* _Liste des activités_:
**1)** D'après le texte de la page, à quelle fréquence se tient la manifestation Und ?
**2)** Recopiez le passage du texte de la page qui va de « Un festival : oui, mais » jusqu'à « d'art non-objectif ? ».

* _Texte de la page_:
- - -

Un festival : oui, mais pourquoi ?

Roland Orepük, à l'origine du projet de Festival international d'art non-objectif, nous explique de quoi il retourne. La démarche est claire, le propos sensé, et le tout pas si compliqué qu'il n'y paraît. Propos recueillis par Laetitia Giry


Petit Bulletin : Pourquoi ce festival d'art non-objectif ?
Roland Orepük : Je connais tous les autres artistes, de visu ou via internet, on échange des mails et des idées par l'intermédiaire de divers réseaux. Cette idée me trotte dans la tête depuis un moment, je l'ai proposée à plusieurs reprises dans le département, aux collectivités – ce qui a toujours été une fin de non recevoir. J'ai eu la chance de tomber sur une nouvelle équipe à Pont de Claix [dont la municipalité cogère les Moulins avec celle d'Échirolles, ndlr] qui, d'une part, m'a fait confiance, et d'autre part, a joué le jeu. L'un des intérêts de ce festival est qu'il constitue une première en France, où il n'y a encore jamais eu d'équivalent – qui soit véritablement international. Si cela perdure, on peut devenir la plateforme de l'art non-objectif en France.Existe-t-il d'autres manifestations de ce type ailleurs ?
Oui, le Und, qui est un concept inventé par Tilman et Billy Gruner [exposés dans l'expo, ndlr]. Ils se sont aperçus qu'il y avait des groupuscules un peu partout (Pays-Bas, Suisse, Etats-Unis…) qui travaillaient dans cet esprit mais chacun dans son coin, sans relations réelles. Ils ont voulu essayer de fédérer en créant ce Und, qui est une manifestation ayant lieu une fois par an, chaque fois dans un pays différent, et toujours sans moyens : un lieu, mais pas de catalogue. On aurait pu faire Und ici, mais ce n'était pas l'intention. Il existe, pas besoin d'en faire un second.Comment justifiez-vous l'appellation « festival » ?

- - -

* _Jeu d'enregistrements_:

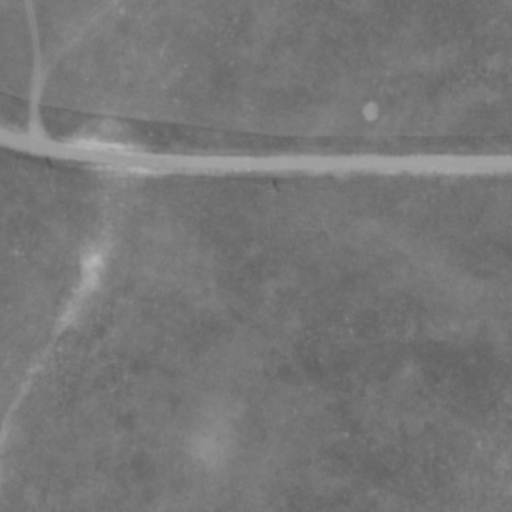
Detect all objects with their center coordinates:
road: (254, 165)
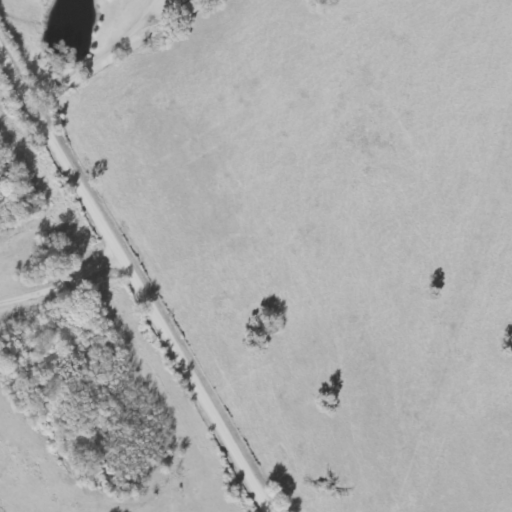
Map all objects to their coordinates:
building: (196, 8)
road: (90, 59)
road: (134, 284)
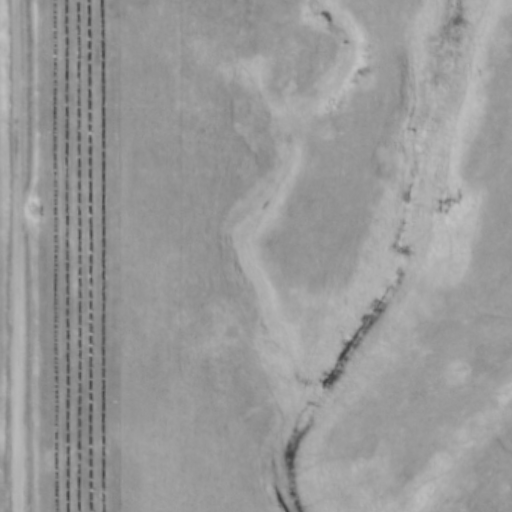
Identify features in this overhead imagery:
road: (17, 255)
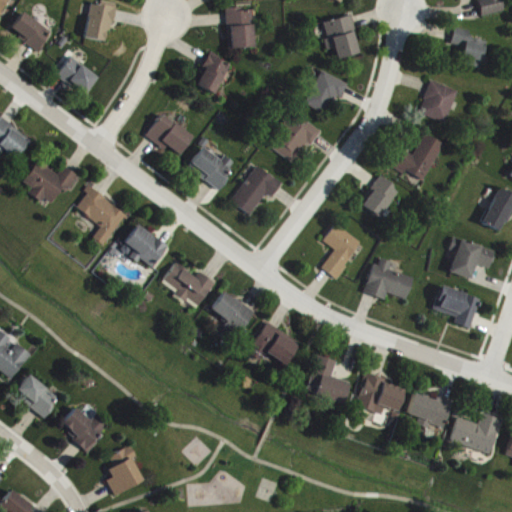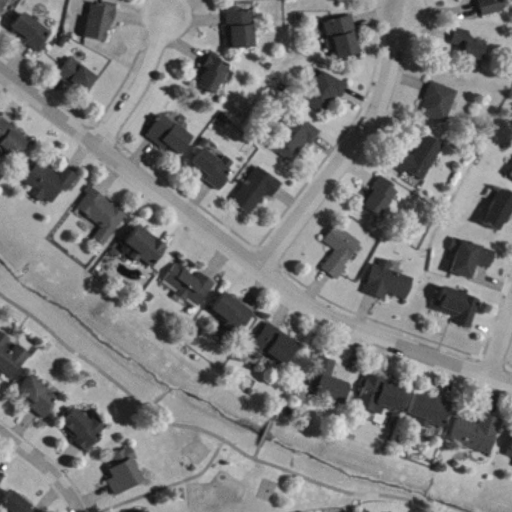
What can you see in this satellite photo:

- - -

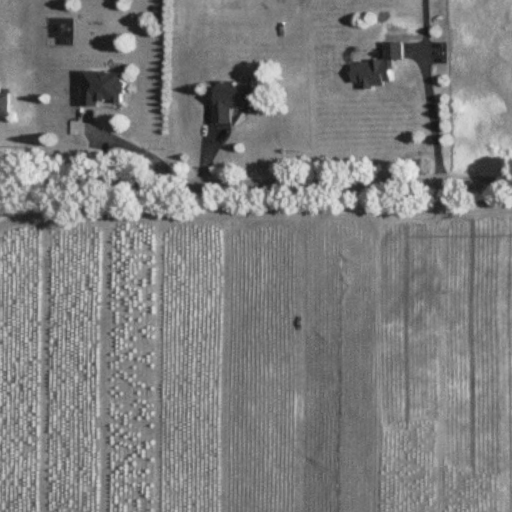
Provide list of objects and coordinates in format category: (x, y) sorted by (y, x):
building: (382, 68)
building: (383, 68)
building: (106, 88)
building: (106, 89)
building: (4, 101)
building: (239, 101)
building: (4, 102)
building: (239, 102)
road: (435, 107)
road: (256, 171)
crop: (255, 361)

- - -

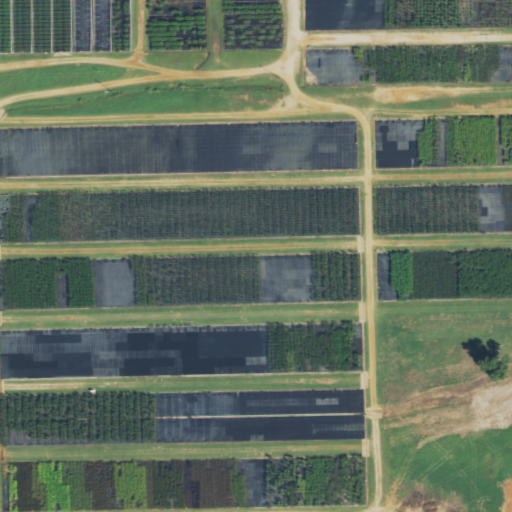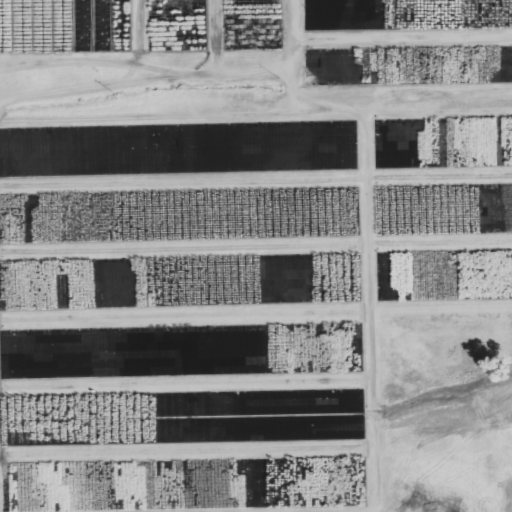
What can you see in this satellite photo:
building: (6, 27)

- - -

* _Corrigé des activités_:
**1)** Une fois par an, chaque fois dans un pays différent.

**2)**
Un festival : oui, mais pourquoi ?

Roland Orepük, à l'origine du projet de Festival international d'art non-objectif, nous explique de quoi il retourne. La démarche est claire, le propos sensé, et le tout pas si compliqué qu'il n'y paraît. Propos recueillis par Laetitia Giry


Petit Bulletin : Pourquoi ce festival d'art non-objectif ?